Comcast (CMCSA) went public in 1983. Track its share price, and you’ll see that it tootled gently upward as the company expanded its cable television service around the country. Then, in 1997, the share price spiked. This was the year the company began testing a new product—the cable modem, which offered Internet access at a blazing 1.5 megabytes per second, then 50 times faster than dial-up. Comcast didn’t invent the Web. It didn’t invent the cable modem, either. Like other cable operators, it happened to own the right network at the right time.
That history is helpful to remember as the Department of Justice begins an antitrust probe into whether Comcast, Time Warner (TWC), and other cable providers are now trying to manipulate the way customers use the Internet—specifically, whether imposing caps on the amount of data people can download monthly discourages them from using Netflix (NFLX), Hulu, and other rival online video sites and steers them to the cable companies’ own video-on-demand services, which aren’t subject to the caps.

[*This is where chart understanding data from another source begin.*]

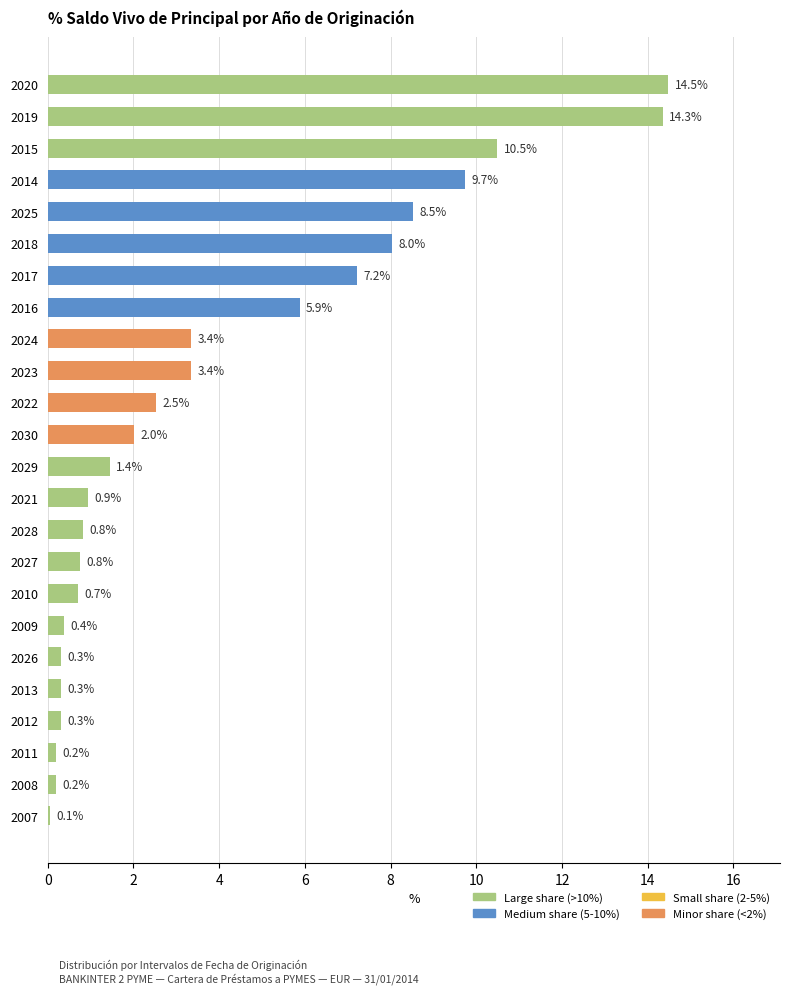

What is the change in value from 2015 to 2030?

-8.5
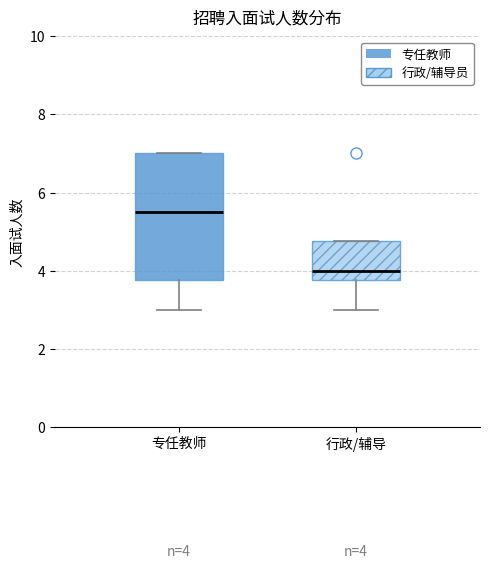

Comparing the boxes themselves (not the whiskers), which one is the tallest?

专任教师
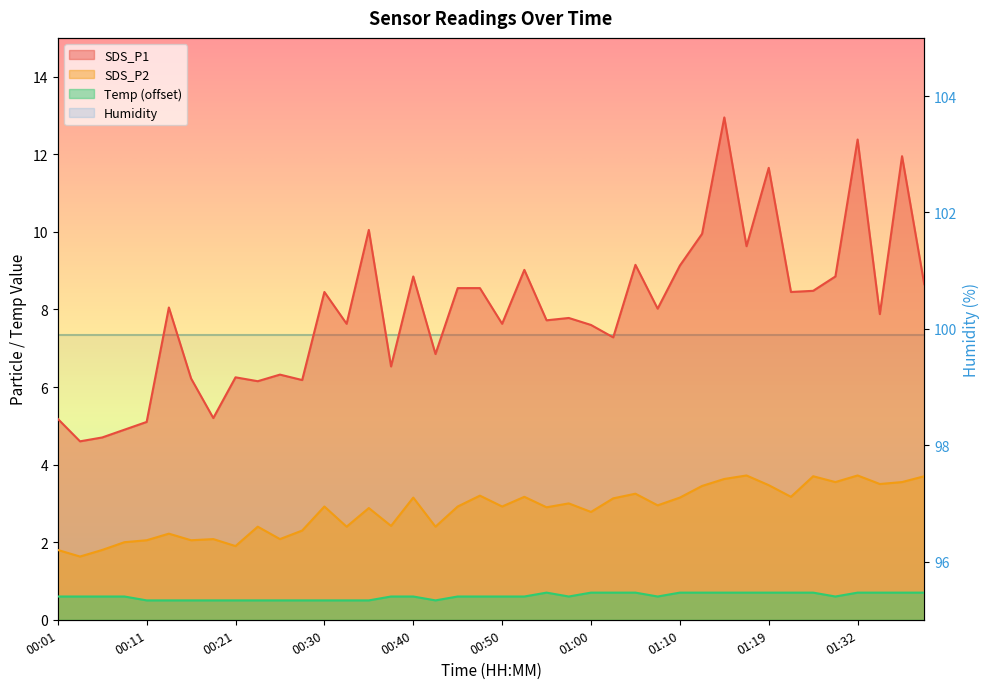

Where is Temp nearest to the value 0?

00:11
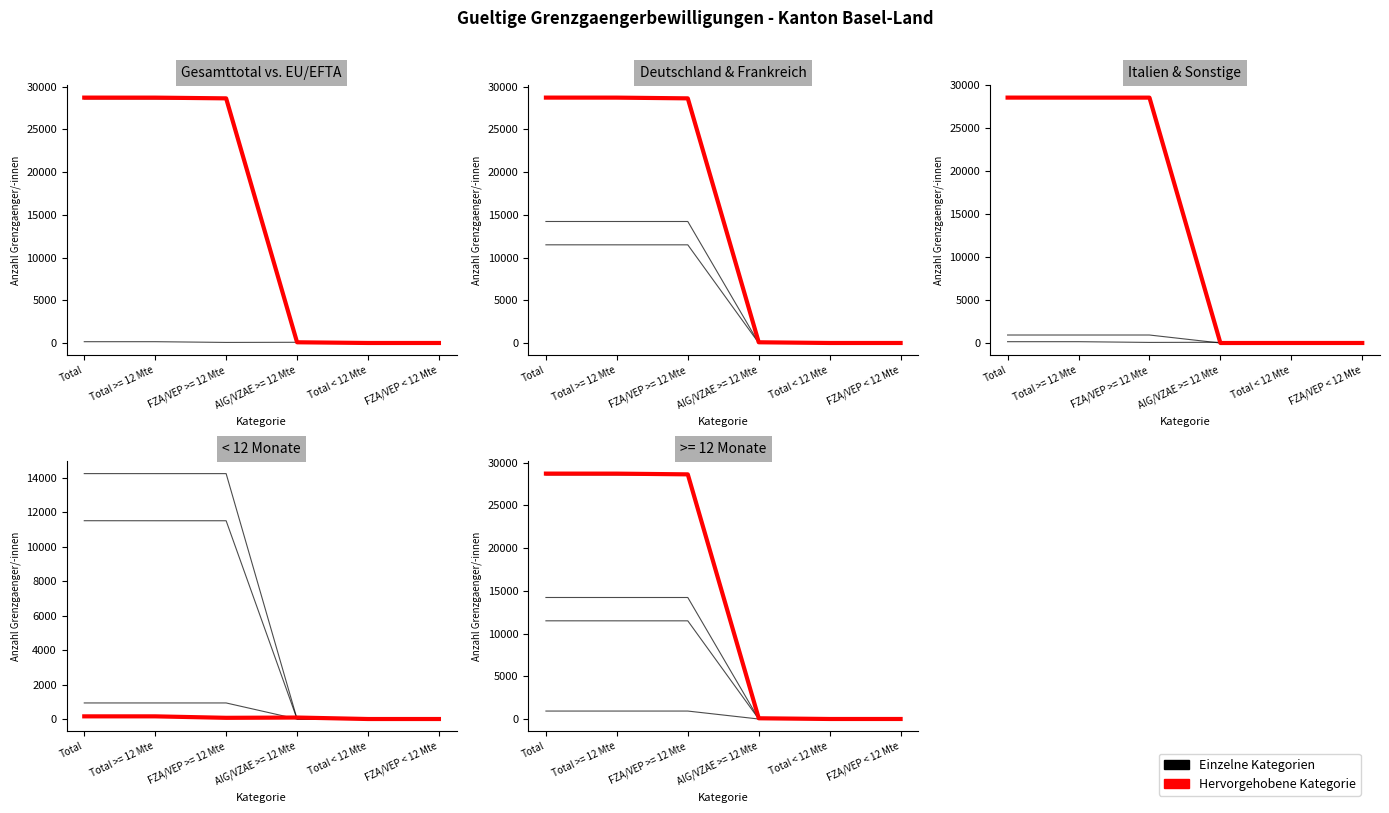

What is the difference between the highest and lowest values at FZA/VEP < 12 Mte?

3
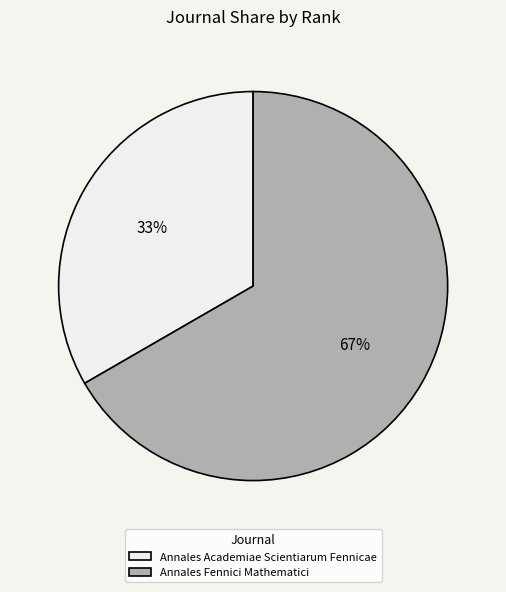

Does Annales Academiae Scientiarum Fennicae account for over 50% of the chart?

No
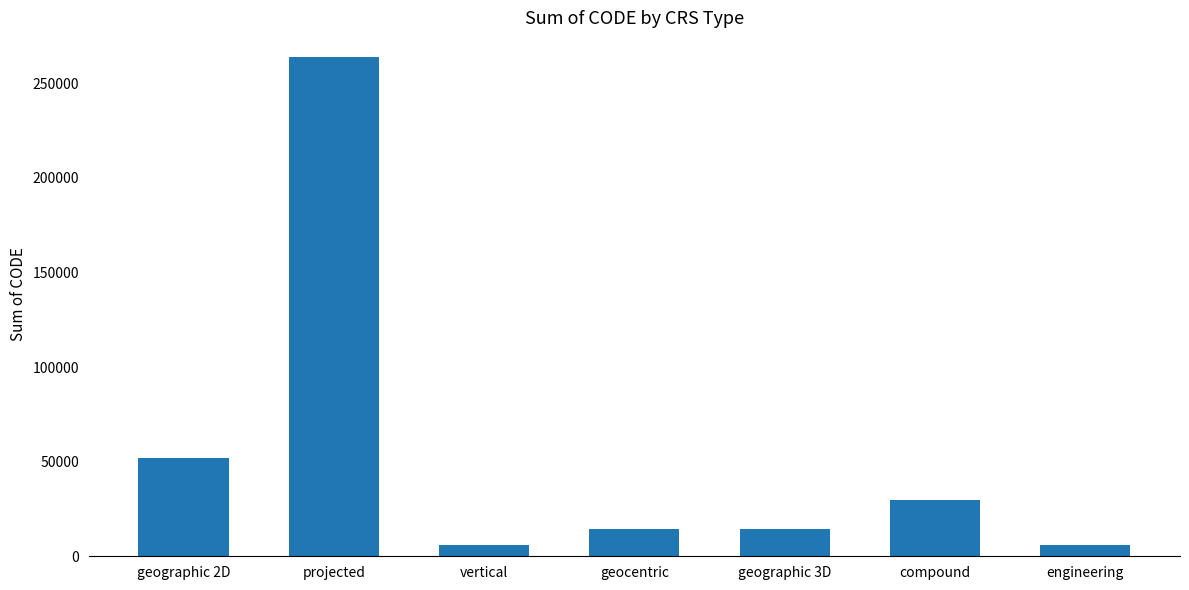

Is it true that the value at geographic 3D is 14270?

True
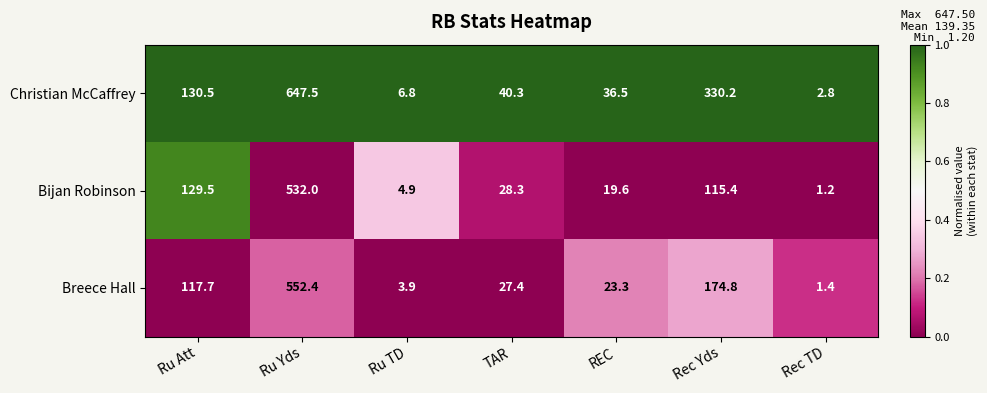

At which label does Breece Hall first exceed 27?

Ru Att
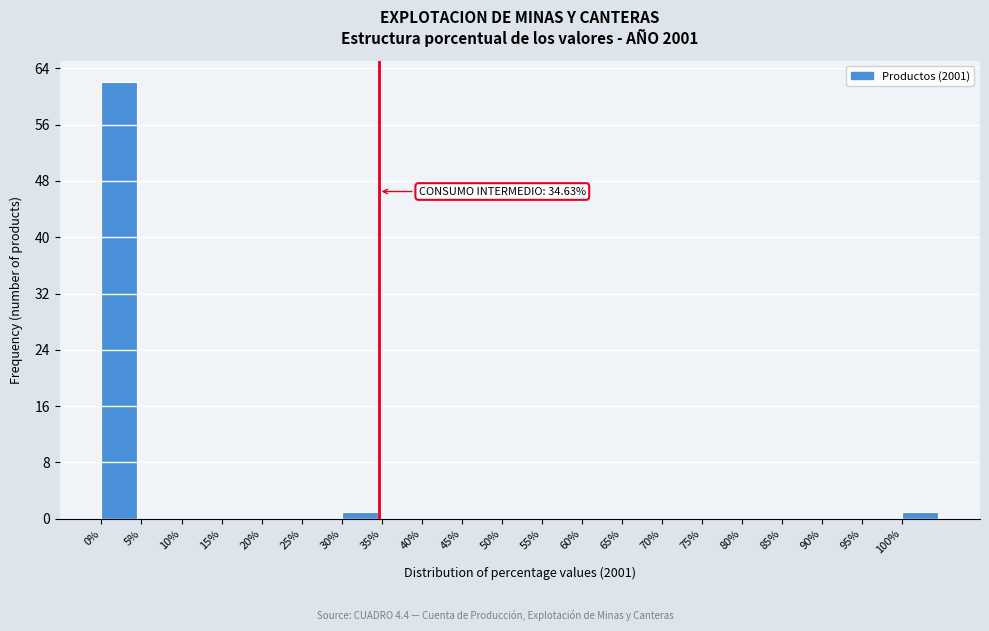

Over which range of the x-axis is the bar tallest?

0 to 5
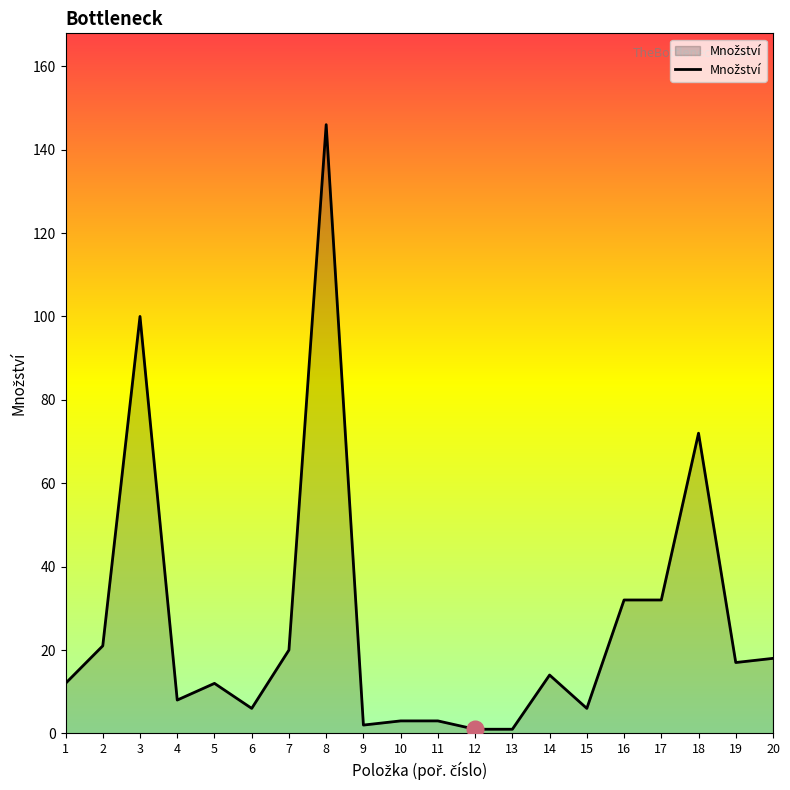

What is the sum of the values at 11 and 20?

21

Comcast spokeswoman Jennifer Khoury declined to comment on the investigation. In a May 15 blog post, executive vice president Tony Werner explained how Comcast is offering video over its own “managed network” via Microsoft’s (MSFT) Xbox: “We provision a separate, additional bandwidth flow into the home for the use of this service—above and beyond, and distinct from, the bandwidth a customer has for his or her regular Internet access service.”
Comcast’s defense of this tiered system rests on a semantic distinction: that there’s a difference between watching a movie through Netflix, which exists on what the cable companies call the “public Internet,” and watching the same movie through a provider’s on-demand service, which they say is a private network. In pushing the phrase “public Internet,” Comcast and other Internet providers want customers to accept that they are the proprietors of separate, special Internets. You can see this in the way they’ve tried to rebrand the Web as a private product. Comcast refers to its Web access as “Xfinity.” AT&T (T) calls it “U-Verse.” Verizon (VZ) doesn’t sell Web access, either. It sells “FiOS.”
Of course, these are just fanciful names for … the Internet. “It’s a very slippery thing,” says Michael Calabrese, senior research fellow with the Open Technology Institute at the New America Foundation, a think tank. “It is one pipe—and they control the pipe.”
There’s a reason it’s not called the Comcasternet. The Internet beat out rival private networks because it grew faster and created more value. Comcast was perfectly free to build the Comcasternet, but it didn’t. That’s not an accident. Every network benefits when all networks interconnect. For cable companies to claim now that they did in fact build a private network and that it shouldn’t be subject to the same rules as the rest of the Internet is a tough sell.
It’s hard to blame them for trying. They’ve had luck with this line of reasoning before. In a 2005 Supreme Court case, Comcast, among other cable companies, maintained that the Federal Communications Commission couldn’t regulate them as “telecommunications services”—Internet access providers—because cable companies bundled their Internet access with what the FCC considered “information services,” such as Web hosting and e-mail addresses. The justices agreed, 6-3. But in a dissent, Antonin Scalia ridiculed the argument with a withering analogy. A pet store “may have a policy of selling puppies only with leashes, but any customer will say that it does offer puppies,” he wrote. “Because a leashed puppy is still a puppy.” Now, as then, the cable companies insist they’re not puppies, and they don’t want to be leashed.
The bottom line: The Department of Justice is investigating whether cable companies’ video-on-demand services cripple Hulu and other competitors.